Do you have any recommendations on how to help someone struggling with self-harm?

5 Comments

  1. anonymous

    My 16 year old just went through this and I would not have found out if I didn’t go through her phone while she was grounded. She always wore long sleaves and I didn’t think anything about it since the weather was chilly. We are both in counseling but have a long way to go! Plus she is a normal hormonal teen which compounds it. Please check your teens if they always wear long sleaves around you!!

  2. It seems like this topic is getting more common and still one of those things people don’t talk about.
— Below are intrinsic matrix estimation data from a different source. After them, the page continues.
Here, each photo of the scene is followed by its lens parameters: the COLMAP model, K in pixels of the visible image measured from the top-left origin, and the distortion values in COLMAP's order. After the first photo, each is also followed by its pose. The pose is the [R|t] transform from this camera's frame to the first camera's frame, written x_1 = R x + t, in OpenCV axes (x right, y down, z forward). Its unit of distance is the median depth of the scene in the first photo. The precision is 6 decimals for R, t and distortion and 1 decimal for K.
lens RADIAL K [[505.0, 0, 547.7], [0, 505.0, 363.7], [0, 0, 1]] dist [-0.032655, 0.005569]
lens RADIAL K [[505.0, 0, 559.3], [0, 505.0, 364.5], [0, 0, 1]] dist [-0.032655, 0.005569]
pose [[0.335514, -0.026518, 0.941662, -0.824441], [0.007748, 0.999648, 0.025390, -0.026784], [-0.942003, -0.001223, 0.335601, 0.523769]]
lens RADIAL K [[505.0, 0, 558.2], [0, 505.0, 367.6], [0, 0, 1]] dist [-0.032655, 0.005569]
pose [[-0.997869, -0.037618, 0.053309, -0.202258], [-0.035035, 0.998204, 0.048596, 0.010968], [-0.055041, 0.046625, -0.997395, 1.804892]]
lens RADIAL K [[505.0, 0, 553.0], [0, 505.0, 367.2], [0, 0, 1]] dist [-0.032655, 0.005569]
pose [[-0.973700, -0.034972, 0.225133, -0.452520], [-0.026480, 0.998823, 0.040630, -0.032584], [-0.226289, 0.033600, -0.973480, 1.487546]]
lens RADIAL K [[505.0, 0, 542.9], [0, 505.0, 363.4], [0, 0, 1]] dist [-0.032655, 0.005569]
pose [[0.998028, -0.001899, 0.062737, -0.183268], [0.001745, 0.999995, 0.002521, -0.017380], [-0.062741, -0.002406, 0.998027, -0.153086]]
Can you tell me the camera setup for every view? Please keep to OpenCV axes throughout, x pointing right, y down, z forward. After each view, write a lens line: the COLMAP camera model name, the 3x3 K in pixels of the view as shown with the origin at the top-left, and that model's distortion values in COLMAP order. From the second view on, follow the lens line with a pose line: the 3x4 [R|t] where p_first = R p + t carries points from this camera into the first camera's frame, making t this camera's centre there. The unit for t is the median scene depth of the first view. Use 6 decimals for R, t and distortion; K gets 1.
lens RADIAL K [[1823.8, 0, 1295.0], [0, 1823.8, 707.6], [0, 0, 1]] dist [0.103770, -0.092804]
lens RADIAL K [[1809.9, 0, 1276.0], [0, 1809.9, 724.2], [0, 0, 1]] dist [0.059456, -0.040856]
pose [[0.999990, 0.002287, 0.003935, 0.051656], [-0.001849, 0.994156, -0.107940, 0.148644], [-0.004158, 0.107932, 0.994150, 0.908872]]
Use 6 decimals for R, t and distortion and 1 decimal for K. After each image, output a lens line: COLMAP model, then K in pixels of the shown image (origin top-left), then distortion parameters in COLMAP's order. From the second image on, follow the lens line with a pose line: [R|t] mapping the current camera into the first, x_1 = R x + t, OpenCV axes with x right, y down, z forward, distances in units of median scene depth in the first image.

What you’ve said is important for parents to know.

  3. Anonymous

    I’ll never forget when I saw one of my sister-in-laws when she was just a teen, after having done this all up and down the entire length of both arms. It happend just shortly after her parents had split up and her mom had started dating someone new just a few short weeks later. The mom had the greatest influence on her, and it wasn’t a healthy one, was so frustrating to see.

  4. Anonymous

    Thanks for discussing this topic. I too have a teen who cuts, in her case since age 13 (about 9 months or so). She has found a support group, on her own, and has found that discussing this with other teens as well as providing support for others who are trying to stay “clean” from cutting has been really useful to her. We’re not out of the woods, I now pay more attention to what’s going on with her (without hovering) than I ever did before.
    Again really appreciate this content, will try to help her learn to pay closer attention to her stress levels and also her triggers.

  5. Anonymous

    Are there any online support groups/resources that someone can recommend for a teenager struggling with this problem? I would appreciate any pointers in the right direction that can provide positive support.